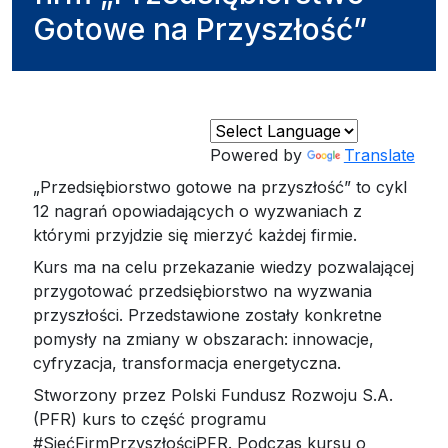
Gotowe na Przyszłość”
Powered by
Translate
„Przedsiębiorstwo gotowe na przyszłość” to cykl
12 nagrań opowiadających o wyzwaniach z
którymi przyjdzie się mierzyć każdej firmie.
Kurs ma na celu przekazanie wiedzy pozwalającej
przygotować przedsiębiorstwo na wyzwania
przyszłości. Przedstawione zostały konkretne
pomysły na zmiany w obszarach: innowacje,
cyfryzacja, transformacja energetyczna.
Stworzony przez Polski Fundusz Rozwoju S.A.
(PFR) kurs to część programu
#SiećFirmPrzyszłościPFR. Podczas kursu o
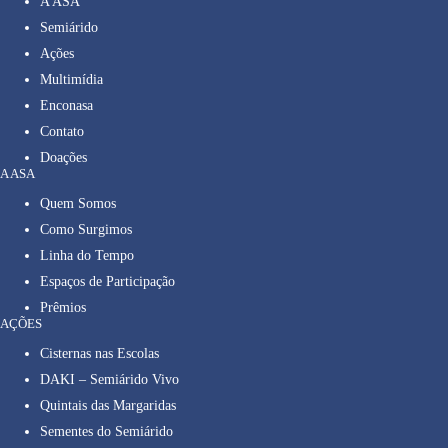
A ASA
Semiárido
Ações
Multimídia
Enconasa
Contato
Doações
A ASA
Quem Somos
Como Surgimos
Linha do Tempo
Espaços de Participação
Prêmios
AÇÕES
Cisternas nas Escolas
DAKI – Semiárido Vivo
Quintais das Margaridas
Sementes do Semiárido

--

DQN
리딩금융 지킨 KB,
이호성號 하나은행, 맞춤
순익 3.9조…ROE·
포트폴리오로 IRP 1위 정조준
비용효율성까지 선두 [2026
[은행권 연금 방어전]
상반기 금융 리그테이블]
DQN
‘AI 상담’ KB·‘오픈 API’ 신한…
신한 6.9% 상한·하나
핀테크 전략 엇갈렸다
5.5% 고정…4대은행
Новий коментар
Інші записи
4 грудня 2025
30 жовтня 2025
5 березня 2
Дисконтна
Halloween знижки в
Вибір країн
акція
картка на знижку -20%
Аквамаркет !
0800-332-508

_WHAT TO DO_
Copy every line in the rows above that contains the string "Semiárido". Matching is case-sensitive.

_EXERCISE RESULT_
Semiárido
DAKI – Semiárido Vivo
Sementes do Semiárido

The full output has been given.